Qui est concerné ? La banque doit repérer la fragilité à partir de critères objectifs : répétition d'incidents de paiement (au moins cinq sur un mois), inscription au fichier des chèques ou dépôt d'un dossier de surendettement. Le rapport 2026 relève que la quasi-totalité des banques facturent désormais l'OCF autour de 12 € par an, très en deçà du plafond légal de 36 €.

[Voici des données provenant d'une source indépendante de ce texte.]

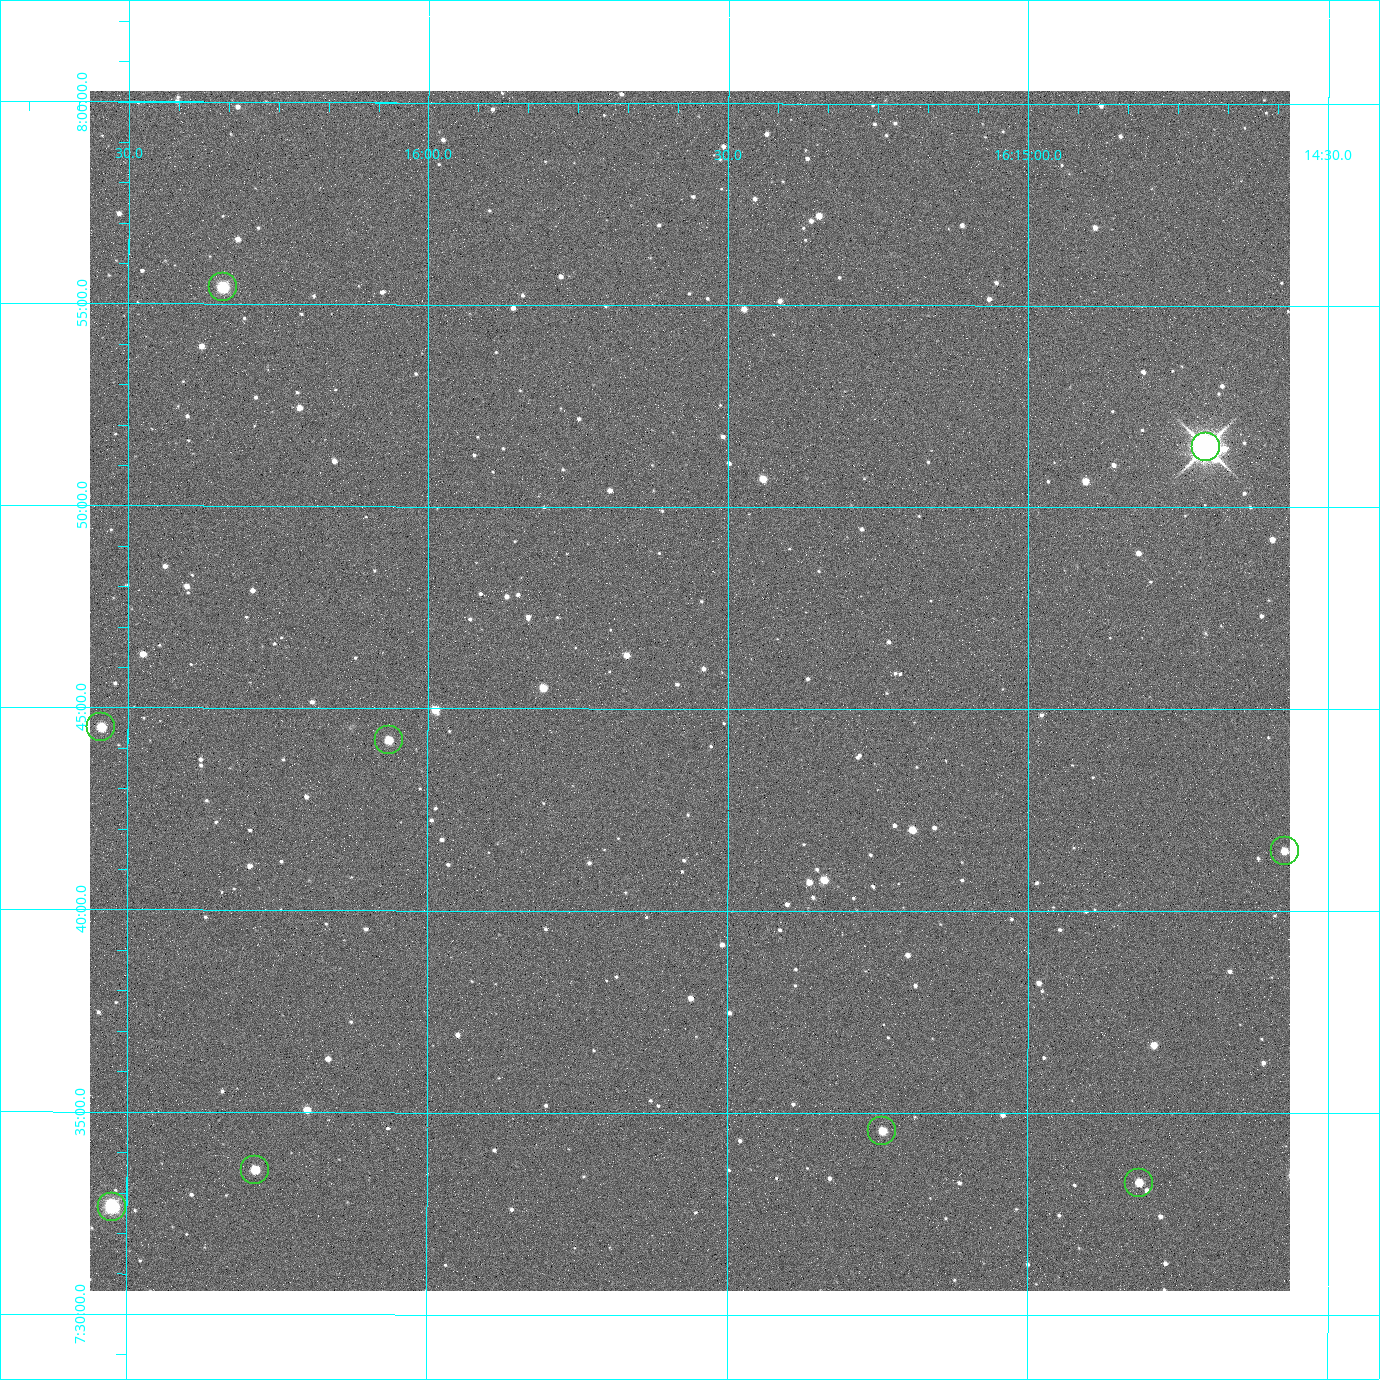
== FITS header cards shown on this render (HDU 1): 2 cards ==
NAXIS1  =                 2400 / Width of image data
NAXIS2  =                 2400 / Height of image data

Découvert : la vraie réforme, au 20 novembre 2026

Le changement de fond viendra de la directive européenne sur le crédit à la consommation (dite CCD2), transposée par ordonnances en 2025 et applicable le 20 novembre 2026. À cette date, le découvert sera assimilé à un crédit à la consommation classique. Fini l'octroi quasi automatique : la banque devra vérifier votre solvabilité avant d'accorder ou de prolonger une autorisation, afficher un taux annuel effectif global (TAEG) intégrant les agios, y compris forfaitaires, et respecter un préavis avant de résilier un découvert permanent. Ce TAEG restera plafonné par le taux d'usure, fixé à 19,00 % pour les découverts au troisième trimestre 2026. Attention : les autorisations accordées avant le 20 novembre ne sont pas concernées.

Vos droits en pratique

Trois réflexes utiles. D'abord, si vos incidents se multiplient, demandez par écrit à votre banque la reconnaissance du statut de clientèle fragile et la souscription de l'OCF : elle peut être activée même sans démarche de votre part, mais mieux vaut la réclamer. Ensuite, comparez les frais prélevés à la plaquette tarifaire de votre établissement, obligatoirement publique : un dépassement des plafonds doit vous être remboursé. Enfin, en cas de désaccord, saisissez d'abord le service relation clientèle, puis le médiateur bancaire, gratuit et indépendant, dont les coordonnées figurent sur vos relevés. Conserver ses relevés reste le meilleur moyen de repérer une ligne de frais injustifiée.